Les effets des droits de douane de Donald Trump ne se font pas attendre. Le groupe automobile Stellantis a annoncé suspendre la production dans certaines usines au Canada et Mexique, rapporte Le Parisien. Depuis ce jeudi 3 avril, les voitures fabriquées en dehors des États-Unis sont soumises à une surtaxe de 25% et des droits de douane de même ampleur sur les pièces détachées doivent aussi progressivement entrer en vigueur.

«Les mesures immédiates que nous devons prendre comprennent l’arrêt temporaire de la production dans certaines de nos usines d’assemblage canadiennes et mexicaines, ce qui aura une incidence sur plusieurs de nos installations américaines de production de moteurs et d’emboutissage qui soutiennent ces opérations», a déclaré Stellantis. Le géant de l’automobile a également indiqué continuer «d’évaluer les effets (des droits de douane américains) sur les véhicules importés et continuera de discuter avec l’administration américaine de ces changements de politique».

Le Canada répliquera avec des droits de 25%

Cette annonce de Stellantis – propriétaire de Chrysler, Jeep et Dodge – va impacter directement des milliers de travailleurs, qui sont plongés dans l’angoisse et l’attente depuis des semaines. Le 5e constructeur mondial a annoncé la fermeture de son usine canadienne de Windsor, qui emploie environ 4 000 salariés, à partir de lundi et pour deux semaines, «principalement» en raison de ces droits de douane, selon une porte-parole du groupe.
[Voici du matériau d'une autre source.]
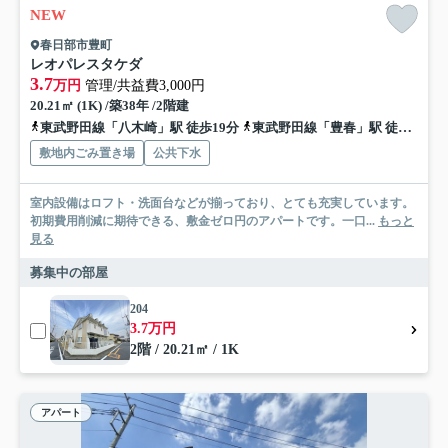
NEW
春日部市豊町
レオパレスタケダ
3.7
万円
管理/共益費3,000円
20.21㎡ (1K) /築38年 /2階建
東武野田線「八木崎」駅 徒歩19分
東武野田線「豊春」駅 徒歩22分
敷地内ごみ置き場
公共下水
室内設備はロフト・洗面台などが揃っており、とても充実しています。
初期費用削減に期待できる、敷金ゼロ円のアパートです。一口...
もっと
見る
募集中の部屋
204
3.7万円
2階 / 20.21㎡ / 1K
アパート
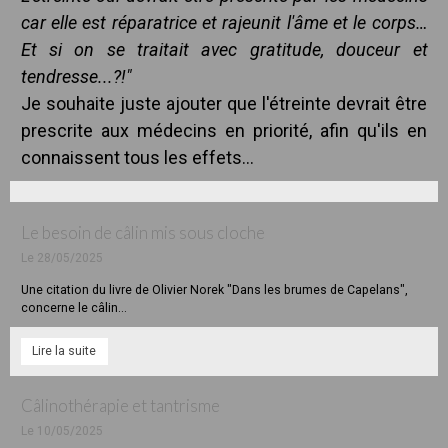
car elle est réparatrice et rajeunit l'âme et le corps…
Et si on se traitait avec gratitude, douceur et
tendresse...?!"
Je souhaite juste ajouter que l'étreinte devrait être
prescrite aux médecins en priorité, afin qu'ils en
connaissent tous les effets...
Le besoin de câlin mis sous cloche
Le 28/05/2025
Une citation du livre de Olivier Norek "Dans les brumes de Capelans",
concerne le câlin...
Lire la suite
Câlinothérapie et tantrisme
Le 10/05/2025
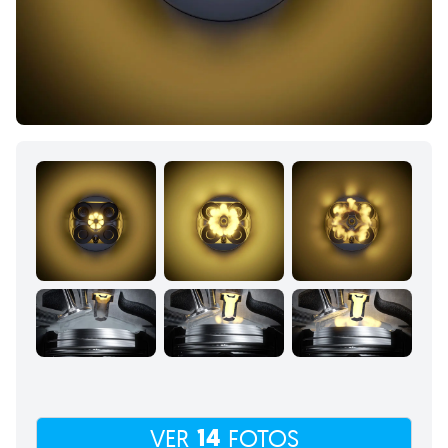
14
VER
FOTOS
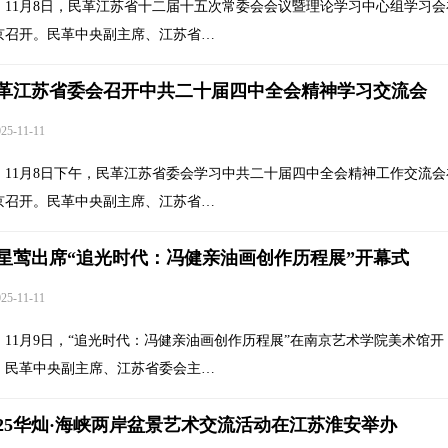
11月8日，民革江苏省十二届十五次常委会会议暨理论学习中心组学习会
京召开。民革中央副主席、江苏省…
革江苏省委会召开中共二十届四中全会精神学习交流会
5-11-11
11月8日下午，民革江苏省委会学习中共二十届四中全会精神工作交流会
京召开。民革中央副主席、江苏省…
星莺出席“追光时代：冯健亲油画创作历程展”开幕式
5-11-11
11月9日，“追光时代：冯健亲油画创作历程展”在南京艺术学院美术馆开
。民革中央副主席、江苏省委会主…
025华灿·海峡两岸盆景艺术交流活动在江苏淮安举办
Dans cette usine sont fabriqués des monospaces Chrysler Pacifica et de puissantes berlines électriques Dodge Charger, exportés en masse vers les États-Unis.

Le nouveau Premier ministre canadien Mark Carney a fait part de sa «solidarité envers les ouvriers de Windsor et tous ceux qui sont touchés par les droits de douane du président Trump». Il a promis qu’Ottawa infligerait des droits de 25% sur certaines autos américaines importées au Canada.
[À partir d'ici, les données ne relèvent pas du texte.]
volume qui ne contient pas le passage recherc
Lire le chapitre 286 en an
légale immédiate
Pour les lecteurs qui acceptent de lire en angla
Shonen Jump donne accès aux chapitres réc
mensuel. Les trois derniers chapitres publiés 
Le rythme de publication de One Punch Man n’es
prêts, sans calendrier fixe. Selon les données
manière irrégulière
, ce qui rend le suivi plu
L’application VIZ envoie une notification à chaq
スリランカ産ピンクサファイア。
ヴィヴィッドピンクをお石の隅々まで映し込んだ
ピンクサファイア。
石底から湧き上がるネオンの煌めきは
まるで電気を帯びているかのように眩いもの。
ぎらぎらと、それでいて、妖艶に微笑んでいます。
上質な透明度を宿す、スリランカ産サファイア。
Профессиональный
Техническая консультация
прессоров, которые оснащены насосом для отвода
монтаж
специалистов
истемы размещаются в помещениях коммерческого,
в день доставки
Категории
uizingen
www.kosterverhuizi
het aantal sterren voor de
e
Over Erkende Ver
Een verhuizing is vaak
En accord avec les deux autres géants américains, Ford et General Motors, Stellantis demande des droits de douane allégés pour les automobiles importées depuis le Mexique et le Canada, où les constructeurs comptent de nombreuses usines. Ils craignent que les droits de douane, qui doivent les pousser à produire plus aux États-Unis, ne les obligent à augmenter fortement le prix des véhicules.